College Kingdom has launched new search tools for students, or anyone for that matter, to search over seven thousand colleges’, universities’, career schools’, and adult education programs’ websites all at once. This is a great new search tool. However, the search results show the desperate need for those educational institutions–or Google, to clean up their websites.
After first hearing about the new College Kingdom educational search tools, I headed over to the site. The site uses the Google Custom Search Engine(TM). The search results come from Google, but those search results have been customized to include search results only from the schools’ websites. What’s cool is that you can easily search the websites of over 7,000 Colleges, Universities, Career Schools and Adult Education programs. What’s not cool is the amount of spam that still plagues these websites.

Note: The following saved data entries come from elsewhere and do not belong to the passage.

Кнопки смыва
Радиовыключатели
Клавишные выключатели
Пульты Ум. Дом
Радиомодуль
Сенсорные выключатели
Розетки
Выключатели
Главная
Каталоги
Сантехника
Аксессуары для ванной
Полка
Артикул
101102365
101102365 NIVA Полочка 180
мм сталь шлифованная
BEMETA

As you probably know, I’m a few years past my college years, so the “online marketer” in me decided to use the College Kingdom search tool to search for links. I first tried a search for “add url”. There literally appear to be thousands of results, but what’s disturbing is the amount of spam that appears:
There are a few search results that are appropriate, but the fourth search result shows a “acne” spam that appears on the NYU.edu site. I also see spam for Wellbutrin, Flomax, and other pills–in the top 10 search results. Just try performing a search for “wellbutrin” using College Kingdom’s search and the results are riddled with spam. Tamu.edu, sdsu.edu, and even ucsd.edu are even offenders: they have plenty of spam content on their websites.
Another interesting search is the search for “sponsored links”. If you’re searching for sponsored links–or places where you can buy a text link on a university website there are plenty of them available.
Don’t Blame College Kingdom
I certainly do not blame College Kingdom for showing all of this search spam. After all, there are generally two parties to point the finger at here: the educational institutions themselves for allowing the spam on their sites and not cleaning it up, and Google. Surely Google would be able to make sure that spam pages on .edu sites shouldn’t show up in their search results.